WHAT THE TASK REQUIRES:
Return the following lines and nothing else: the one holding "The Armory Show 2021" and all those after it in the records below, unchanged, minus any pictures.

==========

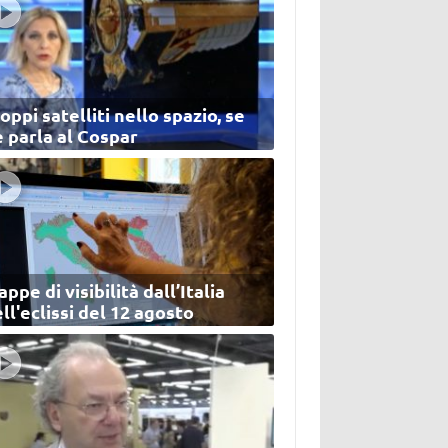
oppi satelliti nello spazio, se
 parla al Cospar
ppe di visibilità dall’Italia
ll'eclissi del 12 agosto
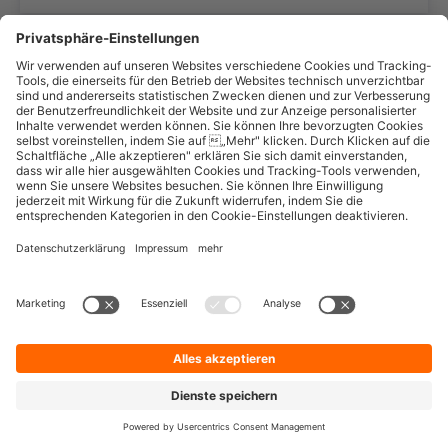
ÜBERWACHUNG UND
ANALYSE VON SOCIAL-MEDIA-
KAMPAGNEN IN OWNED UND
EARNED MEDIA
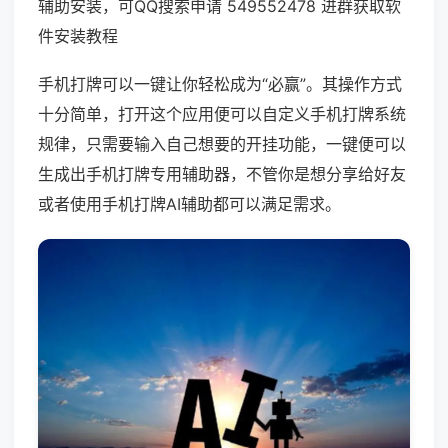
辅助安装，可QQ搜索申请 549552478 进群获取软
件安装教程
手机打牌可以一键让你轻松成为“必赢”。其操作方式
十分简单，打开这个应用便可以自定义手机打牌系统
规律，只需要输入自己想要的开挂功能，一键便可以
生成出手机打牌专用辅助器，不管你是想分享给好友
或者使用手机打牌AI辅助都可以满足需求。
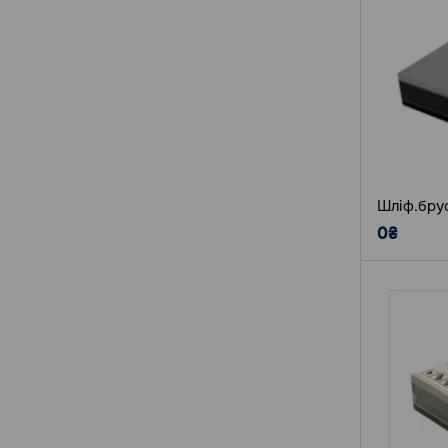
Шліф.брус
0₴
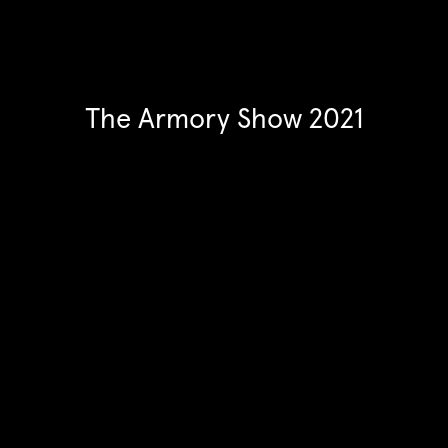
The Armory Show 2021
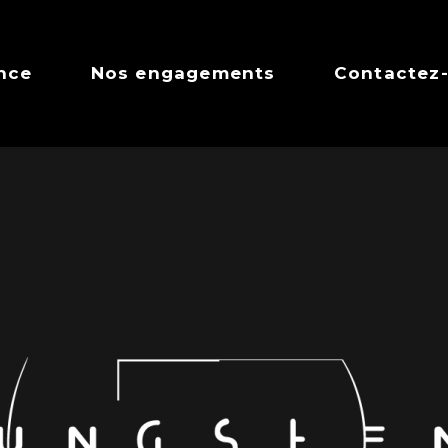
nce
Nos engagements
Contactez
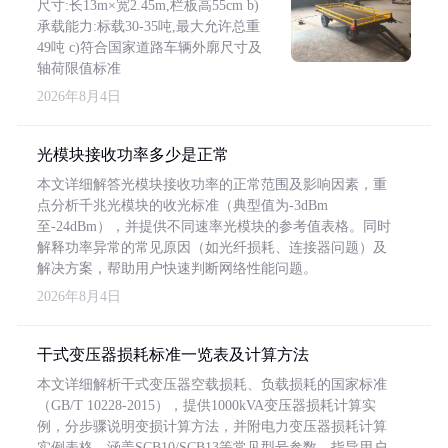
尺寸:长13m×宽2.45m,栏板高55cm b)
承载能力:标载30-35吨,最大允许总重
49吨 c)符合国家道路车辆外廓尺寸及
轴荷限值标准
2026年8月4日
光模块接收功率多少是正常
本文详细解答光模块接收功率的正常范围及影响因素，重
点分析千兆光模块的收光标准（典型值为-3dBm
至-24dBm），并提供不同速率光模块的参考值表格。同时
解释功率异常的常见原因（如光纤损耗、连接器问题）及
解决方案，帮助用户快速判断网络性能问题。
2026年8月4日
干式变压器损耗标准一览表及计算方法
本文详细解析干式变压器空载损耗、负载损耗的国家标准
（GB/T 10228-2015），提供1000kVA变压器损耗计算实
例，分步骤说明变损计算方法，并附电力变压器损耗计算
实例表格，涵盖SCB10/SCB13等常见型号参数，指导用户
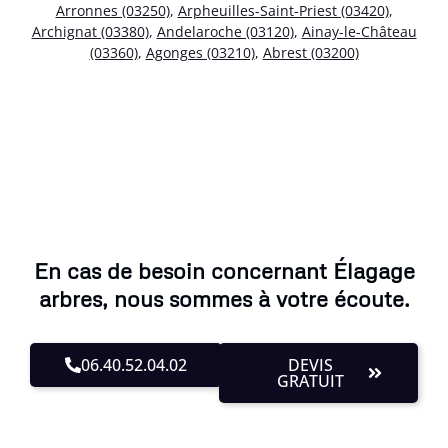
Arronnes (03250)
,
Arpheuilles-Saint-Priest (03420)
,
Archignat (03380)
,
Andelaroche (03120)
,
Ainay-le-Château
(03360)
,
Agonges (03210)
,
Abrest (03200)
En cas de besoin concernant Élagage
arbres, nous sommes à votre écoute.
06.40.52.04.02
DEVIS
GRATUIT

==========

WORKED SOLUTION:
The Armory Show 2021
nce
Nos engagements
Contactez
尺寸:长13m×宽2.45m,栏板高55cm b)
承载能力:标载30-35吨,最大允许总重
49吨 c)符合国家道路车辆外廓尺寸及
轴荷限值标准
2026年8月4日
光模块接收功率多少是正常
本文详细解答光模块接收功率的正常范围及影响因素，重
点分析千兆光模块的收光标准（典型值为-3dBm
至-24dBm），并提供不同速率光模块的参考值表格。同时
解释功率异常的常见原因（如光纤损耗、连接器问题）及
解决方案，帮助用户快速判断网络性能问题。
2026年8月4日
干式变压器损耗标准一览表及计算方法
本文详细解析干式变压器空载损耗、负载损耗的国家标准
（GB/T 10228-2015），提供1000kVA变压器损耗计算实
例，分步骤说明变损计算方法，并附电力变压器损耗计算
实例表格，涵盖SCB10/SCB13等常见型号参数，指导用户
Arronnes (03250)
,
Arpheuilles-Saint-Priest (03420)
,
Archignat (03380)
,
Andelaroche (03120)
,
Ainay-le-Château
(03360)
,
Agonges (03210)
,
Abrest (03200)
En cas de besoin concernant Élagage
arbres, nous sommes à votre écoute.
06.40.52.04.02
DEVIS
GRATUIT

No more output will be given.